At first glance, investors could be forgiven for overlooking BJs. The company started in Massachusetts in February 1984, just months after Costco was founded in Washington state. However, Costco operates in nearly every US state and on four continents, while BJ’s has yet to build a warehouse west of the Mississippi River.

It has expanded gradually, especially when considering its smaller size. Its footprint of 244 warehouse clubs grew by just six locations over the previous year. Additionally, its total revenue for the first six months of fiscal 2024 (ended Aug. 3) came in at just over $10.1 billion, up 4.5 percent from last year’s level.

Rising operating costs weighed on its bottom line. As a result, net income for the first two quarters of fiscal 2024 was $256 million, up just 3% from year-ago levels. Such increases are unlikely to drive growth investors into the stock.

As mentioned before, Costco and Sam’s Club have long overshadowed BJ’s in the states where they operate. In addition, it struggled with high levels of debt before the COVID-19 pandemic. At the end of fiscal 2019 (ended February 1, 2020), BJ had nearly $1.7 billion in total debt when its book value was negative.

Company Improvements

The COVID-19 pandemic may have saved the company’s finances. Revenue growth was less than 1% in fiscal 2019. However, revenue rose 17% in the following fiscal year. Its approach to smaller product sizes and acceptance of manufacturer coupons has likely attracted customers who would have been overlooked before the pandemic.

This reduced total debt by 34% in one year, freeing up capital to build new warehouses and invest in its business.

The double-digit revenue growth didn’t last. However, his financial situation improved dramatically. Today, total debt is just $616 million and shareholders’ equity stands at nearly $1.7 billion, making the remaining debt more bearable.

Its membership revenue rose 9% in the first half of fiscal 2024, which could indicate future revenue growth. While analysts are forecasting 3% growth this fiscal year, they expect it to accelerate to 7% by fiscal 2025.

This could lead to a long-awaited expansion of multiples. Right now, BJ’s price-to-earnings (P/E) ratio is 21. That’s well below Sam’s Club parent Walmart at 40 times earnings and Costco at a P/E ratio of 55! That difference and its regional footprint could lead some investors to view BJ’s as a second chance if it misses the run on Costco.

Should I stop ignoring BJs?

Retail investors should keep BJ’s Wholesale on their watch lists, but the prospects for it outperforming the S&P 500 going forward are unclear. Indeed, BJ’s stock has far outperformed the S&P 500 over the past five years, and the stock sells at a significant discount to its most direct competitors. If one has a deep interest in the retail stock, it is likely a buy.

However, a return to double-digit revenue growth seems unlikely without another catalyst like a pandemic.

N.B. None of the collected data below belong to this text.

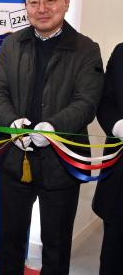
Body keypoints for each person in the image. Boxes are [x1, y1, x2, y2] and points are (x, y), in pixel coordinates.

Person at [0, 0, 104, 274]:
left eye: (50, 0)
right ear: (25, 6)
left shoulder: (86, 48)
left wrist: (52, 127)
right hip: (16, 160)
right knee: (10, 241)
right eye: (33, 2)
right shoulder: (12, 44)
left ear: (66, 3)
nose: (42, 9)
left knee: (56, 245)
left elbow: (86, 102)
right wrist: (11, 123)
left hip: (62, 163)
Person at [93, 44, 123, 275]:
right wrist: (118, 125)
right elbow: (105, 99)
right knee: (113, 258)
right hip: (119, 183)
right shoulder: (121, 52)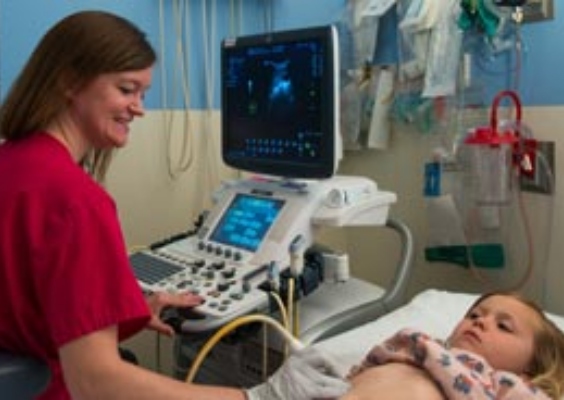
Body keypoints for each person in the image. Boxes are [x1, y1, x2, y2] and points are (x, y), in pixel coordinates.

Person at [0, 10, 349, 400]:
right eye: (127, 89)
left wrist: (122, 312)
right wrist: (260, 396)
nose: (139, 108)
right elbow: (95, 383)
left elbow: (28, 299)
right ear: (70, 81)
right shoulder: (76, 201)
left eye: (143, 94)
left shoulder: (13, 161)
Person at [341, 292, 564, 400]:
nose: (480, 321)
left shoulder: (507, 387)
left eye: (503, 326)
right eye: (474, 314)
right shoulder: (422, 345)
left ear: (529, 371)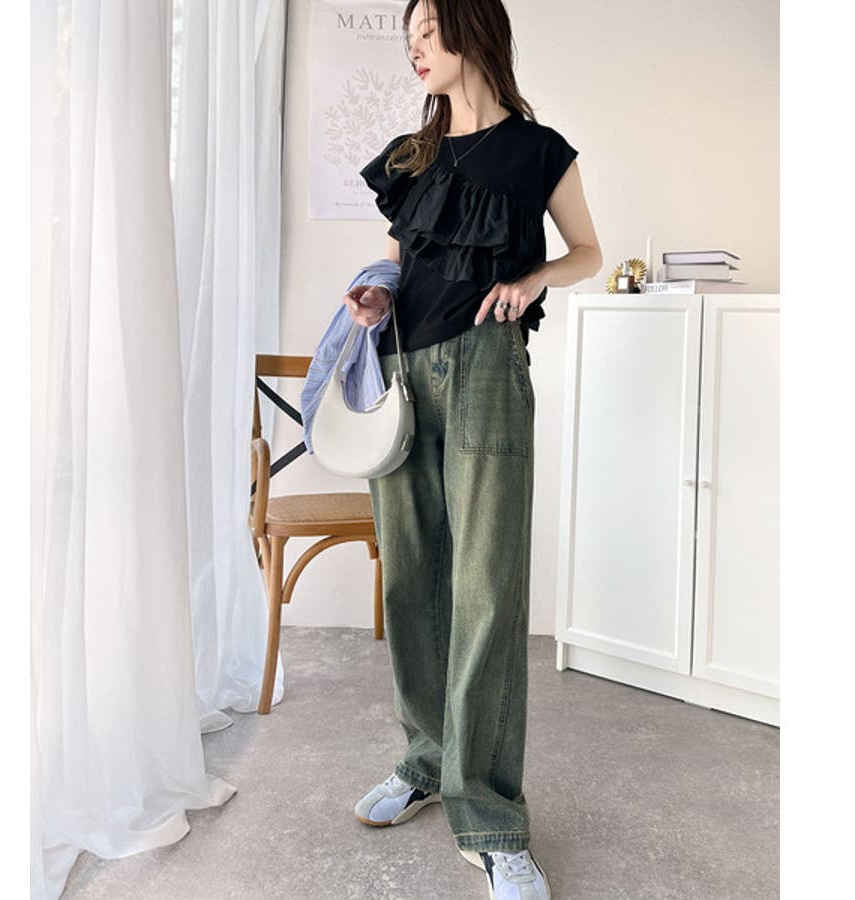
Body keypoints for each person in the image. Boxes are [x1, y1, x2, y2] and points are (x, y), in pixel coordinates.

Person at [346, 2, 602, 897]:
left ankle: (491, 818)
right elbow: (393, 266)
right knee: (411, 579)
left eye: (428, 30)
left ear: (472, 30)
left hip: (489, 367)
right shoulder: (410, 158)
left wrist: (533, 279)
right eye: (409, 36)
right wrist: (373, 297)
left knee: (487, 585)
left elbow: (588, 251)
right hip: (402, 376)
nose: (415, 48)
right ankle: (425, 761)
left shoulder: (540, 150)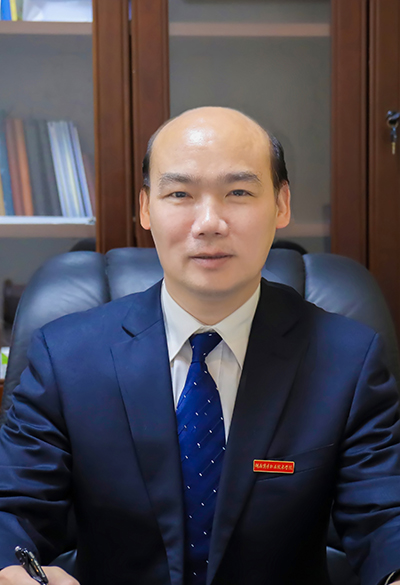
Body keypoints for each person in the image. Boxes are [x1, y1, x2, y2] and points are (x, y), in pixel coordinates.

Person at [0, 106, 400, 585]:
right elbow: (12, 507)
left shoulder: (348, 360)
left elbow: (385, 515)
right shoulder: (66, 357)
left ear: (281, 205)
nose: (209, 222)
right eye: (180, 194)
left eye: (238, 192)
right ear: (146, 208)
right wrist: (12, 572)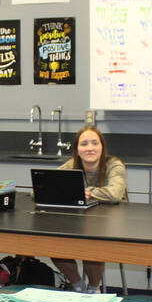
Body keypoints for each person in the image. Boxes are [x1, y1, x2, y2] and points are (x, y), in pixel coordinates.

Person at [52, 125, 126, 292]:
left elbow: (115, 193)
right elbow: (46, 186)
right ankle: (78, 285)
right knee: (53, 242)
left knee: (92, 244)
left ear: (102, 147)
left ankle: (93, 289)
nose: (90, 148)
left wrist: (88, 192)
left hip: (110, 223)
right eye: (84, 144)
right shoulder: (72, 165)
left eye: (95, 143)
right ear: (77, 150)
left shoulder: (114, 165)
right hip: (78, 222)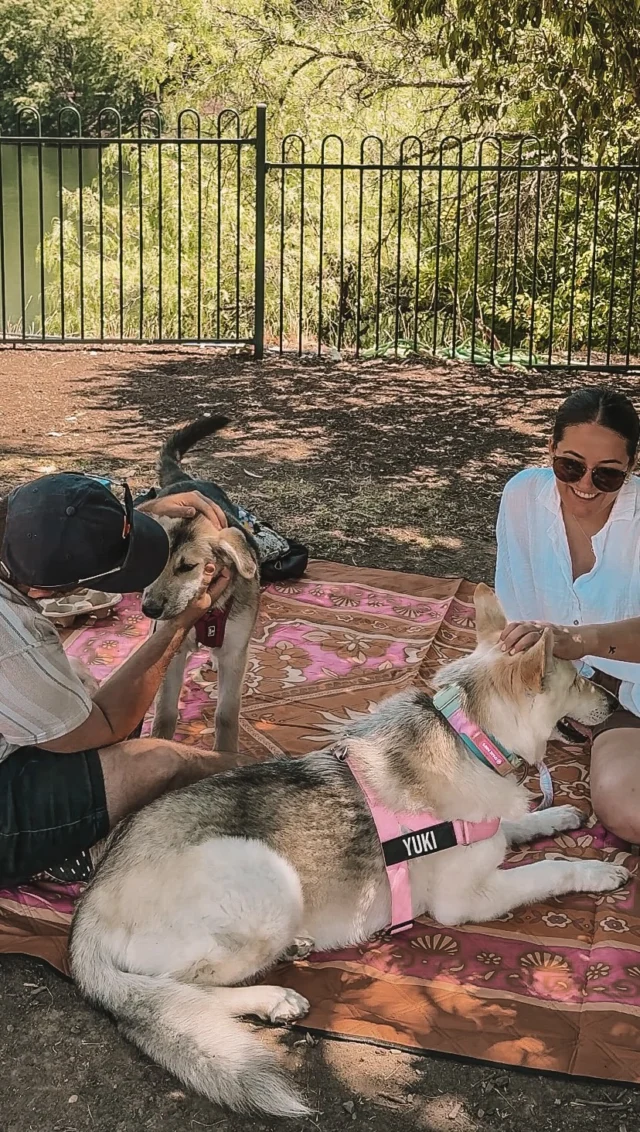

Its slow pace of expansion and single-digit revenue growth are unlikely to attract many growth investors to the stock.

Finally, the low valuation and prospects for faster revenue growth should boost BJ’s stock, and it could benefit if the P/E ratio starts to look more like that of Walmart or Costco.

However, individual stocks carry additional risk, and since it’s now on track to closely approximate the S&P 500, most investors would be better off sticking with an index fund.